Generally ITIL made for another. Therefore, on the one hand, yes, they are really similar, but, on the other hand, they are inapplicable, they cannot be used.
Myth 7. DevOps is a marketing word for which there is nothing
, DevOps', . , Agile Java , .
Now I will touch on a very polemical topic. Our gentlemen integrators and large vendors listened to what the brilliant directors are talking about, and renamed their products to DevOps products. Those products that were made for the old corporate IT, and not for the production of a digital product, they simply renamed - it was HP OpenView, it became DevOps HP OpenView - and that was all.
This is about the same story as with ITIL.
But there is a real community that started after the words of Patrick Debois.
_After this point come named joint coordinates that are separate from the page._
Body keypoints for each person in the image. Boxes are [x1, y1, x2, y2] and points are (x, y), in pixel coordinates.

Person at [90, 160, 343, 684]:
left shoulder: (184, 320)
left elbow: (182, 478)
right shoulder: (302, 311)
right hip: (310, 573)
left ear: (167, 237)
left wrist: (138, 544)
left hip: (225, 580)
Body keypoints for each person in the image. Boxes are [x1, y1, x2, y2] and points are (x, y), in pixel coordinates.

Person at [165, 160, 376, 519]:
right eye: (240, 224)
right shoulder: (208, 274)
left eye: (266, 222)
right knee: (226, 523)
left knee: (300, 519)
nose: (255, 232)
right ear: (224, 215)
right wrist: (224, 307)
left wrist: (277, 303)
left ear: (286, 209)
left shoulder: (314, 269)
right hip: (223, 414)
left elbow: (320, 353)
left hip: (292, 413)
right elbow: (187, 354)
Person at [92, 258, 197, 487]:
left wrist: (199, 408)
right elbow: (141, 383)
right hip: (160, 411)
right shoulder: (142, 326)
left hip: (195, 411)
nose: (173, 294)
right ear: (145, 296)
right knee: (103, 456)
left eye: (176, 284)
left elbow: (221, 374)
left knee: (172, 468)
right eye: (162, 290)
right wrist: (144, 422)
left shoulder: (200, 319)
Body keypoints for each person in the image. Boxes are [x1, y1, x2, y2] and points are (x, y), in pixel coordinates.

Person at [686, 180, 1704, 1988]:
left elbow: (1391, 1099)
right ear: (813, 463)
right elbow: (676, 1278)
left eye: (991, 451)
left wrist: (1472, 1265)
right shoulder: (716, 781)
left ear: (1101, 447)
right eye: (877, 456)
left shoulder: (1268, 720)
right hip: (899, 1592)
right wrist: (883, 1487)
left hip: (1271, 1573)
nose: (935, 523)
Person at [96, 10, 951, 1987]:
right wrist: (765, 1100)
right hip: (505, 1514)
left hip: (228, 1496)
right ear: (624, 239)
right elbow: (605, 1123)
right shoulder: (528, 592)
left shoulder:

The event is regularly held, which is called DevOps Days and in 2017 was held in Moscow. There are about 150 such events in the world every year. I think it will be even more.
These people talk about something, normal hardcore dudes solve normal problems, including engineering problems, and not just managerial ones. That is, it makes sense, and if it makes sense, then it is not just a marketing word.
My advice for people who think that this is a marketing word, pay attention to the content that produces DevOps Days, there is no vendor raid and hyip. In Russia, too, there are a lot of resources:
DevOps problems are discussed here - you can come, listen and understand that there is no marketing in this. People do DevOps because they really need it.
Questions and Answers
- You said that there was a file when implementing DevOps practices. People worked with Chef with you, and then came back. What is your practice statistics such kickbacks to previous work methodologies?
Look at the full list of RootConf applications or for the whole RIT ++ , choose the most significant ones for yourself, and this is a link to booking tickets , the price of which will still increase.